Tuesday, February 16, 2010
But now thanks to the tireless efforts of Barry Popik we have an "early sighting/citing." Barry searches newspapers for the earliest mention of a word he can find. He found a reference to Snickerdoodles dated 1898 on page 8 in the Boston (Mass.) Daily Globe for Jun 14, 1898. That, of course, means that the cookie was around sooner than 1898, as all etymologies reflect common usage. There is even a recipe for them submitted by M. Elizabeth Adams.
Three quarters of a cup of butter, 2 cups of sugar, 1 cup of milk, 3 cups of flour, 2 eggs, 2 teaspoons of cream of tartar, 1 teaspoon of soda. Mix; drop on a tin in spoonfuls, sprinkle with sugar and cinnamon, and bake in quick oven.
Barry also found a cool reference to them in Boise, Idaho, in 1901 in the Idaho Daily Statesman, Sunday, October 20, 1901 on page 11: "'Snickerdoodles' is the somewhat fantastic name of quickly made little cakes especially dear to the children hearts." The old receipt for them copied from an old scrapbook says:
'Stir together two cups of sugar and half a cup of butter. When creamy, add two well-beaten eggs, then one cup of milk, with a teaspoonful of soda, dissolved in it; and, lastly, add two and a half cups of flour, with two teaspoonfuls of cream of tartar and half a spoonful of salt. Beat the batter thoroughly, and bake in shallow pans, dusting the top of the cake before baking with cinnamon and sugar.
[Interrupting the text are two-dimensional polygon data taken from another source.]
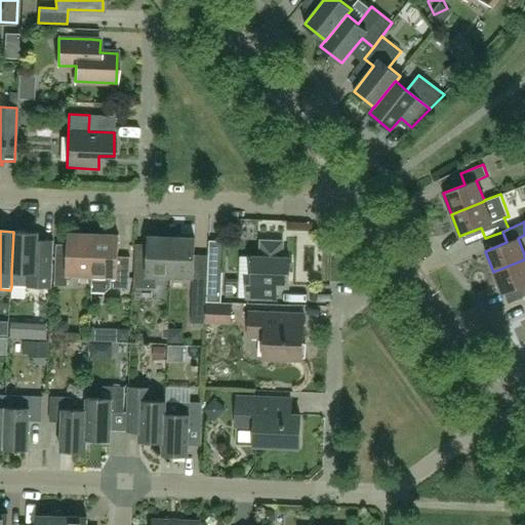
[(11,286),(52,287),(53,241),(38,241),(39,233),(13,232),(11,272),(11,286)]
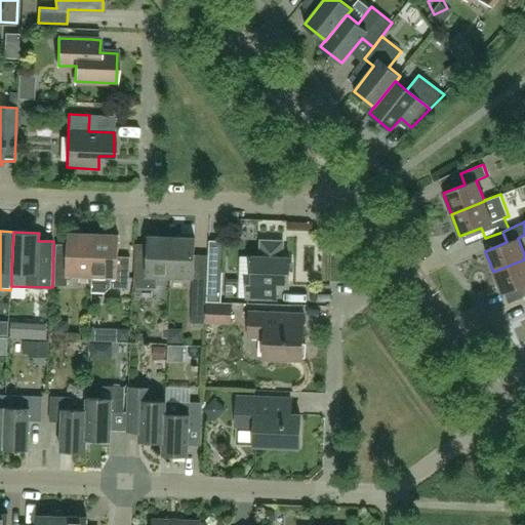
[(92,276),(94,234),(70,233),(68,259),(56,259),(55,286),(68,286),(68,275),(92,276)]
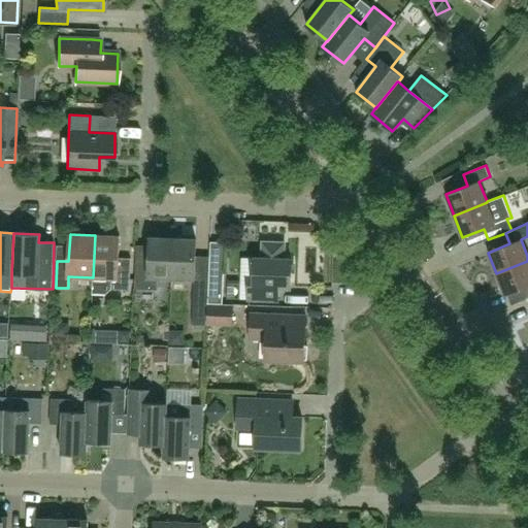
[(93,277),(92,293),(106,293),(110,289),(117,290),(130,290),(131,264),(119,263),(120,236),(95,235),(93,277)]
Bake fifteen minutes, and when cool cut in squares. This receipt will make two panfuls, which will cut into twenty-four squares.'
To learn more about Barry Popik and his work, just google him. To learn more about snickerdoodles, make them. Use Ms. Adam's recipe above.
Thursday, February 11, 2010
Down East Publishing Company, the same who do the magazine Down East, are reprinting Marjorie Mosser's Good Maine Cooking. Mosser was the secretary and niece of historical novelist Kenneth Roberts, who was actively writing in the mid-20th century. Mosser’s book was reprinted in 1974 with additions to (and no deletions from) the original 1939. I am writing the foreword to the new reprint of the 1974.
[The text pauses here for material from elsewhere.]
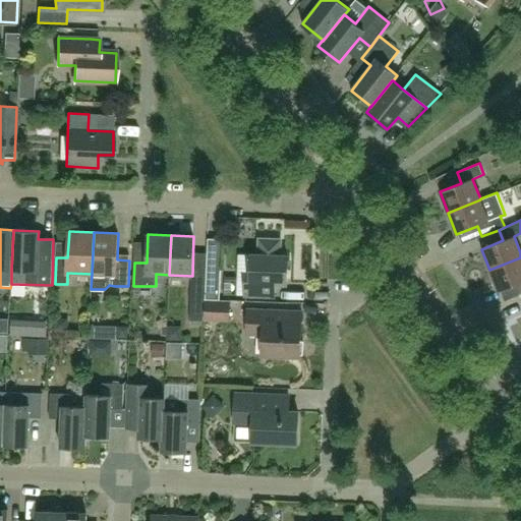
[(275,283),(287,284),(288,256),(280,256),(280,244),(276,240),(264,239),(259,243),(258,255),(251,255),(250,282),(245,282),(244,295),(274,296),(275,283)]
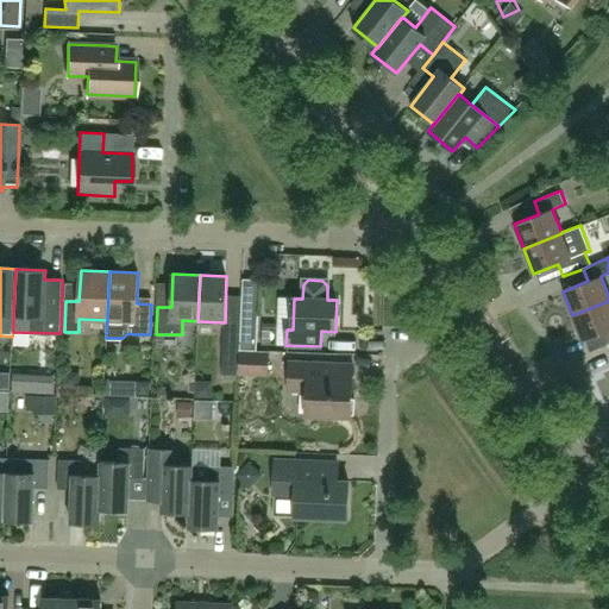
[(608,301),(572,315),(582,340),(585,339),(607,331),(608,334),(608,301)]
I looked over the contents of the earlier book, and the notion of Arts and Crafts kept floating into my mind.
Abby Carroll has identified the whiff of Colonial Revival in the New England food of the late 19th century during her research for her dissertation for Northeastern. When I think about it, I recall that tables in the late 18th century were set with the same symmetrical sensibility as the Georgian houses that housed them. It is not as if someone said, in the Martha Stewart Living of the 1700s, “Today we are going to set our table in the latest Georgian style.” Rather it is in the air, and drifts down gently, exerting the mildest but persistent influence.
So in Mosser’s book there are lots of good old Maine baked beans, handcrafted donuts, brown bread, salt codfish dinners and all kinds of solid home produced food by the craftswoman of the kitchen. Memories of Roberts’ boyhood a riddled with the smells of home cooking, and the pages of the books are full of the kinds of things he ate growing up. It seems all Arts and Craftsy to me.
Food History News? Editor's Notebook? You may well ask. Food History News was a printed quarterly newsletter begun June 1989 and ended peacefully in January 2010 after 80--count 'em--issues chock full of all kinds of American food history information.
It has a website with what, when it began, was a primitive sort of blog, called Editor's Notebook, started nigh on ten years ago. You can still go to www.foodhistorynews.com and click on Editor's Notebook where you can read what I have posted since sometime last fall.
Since my website is dedicated to news from the world of food history and a portal to sources, I will let this space become a platform for food history musings, opinion, and commentary. This blog will introduce you to me and my work as a food historian which is now sneaking up on its 40th year. (Yes, I started young, and am not ready to retire just yet.)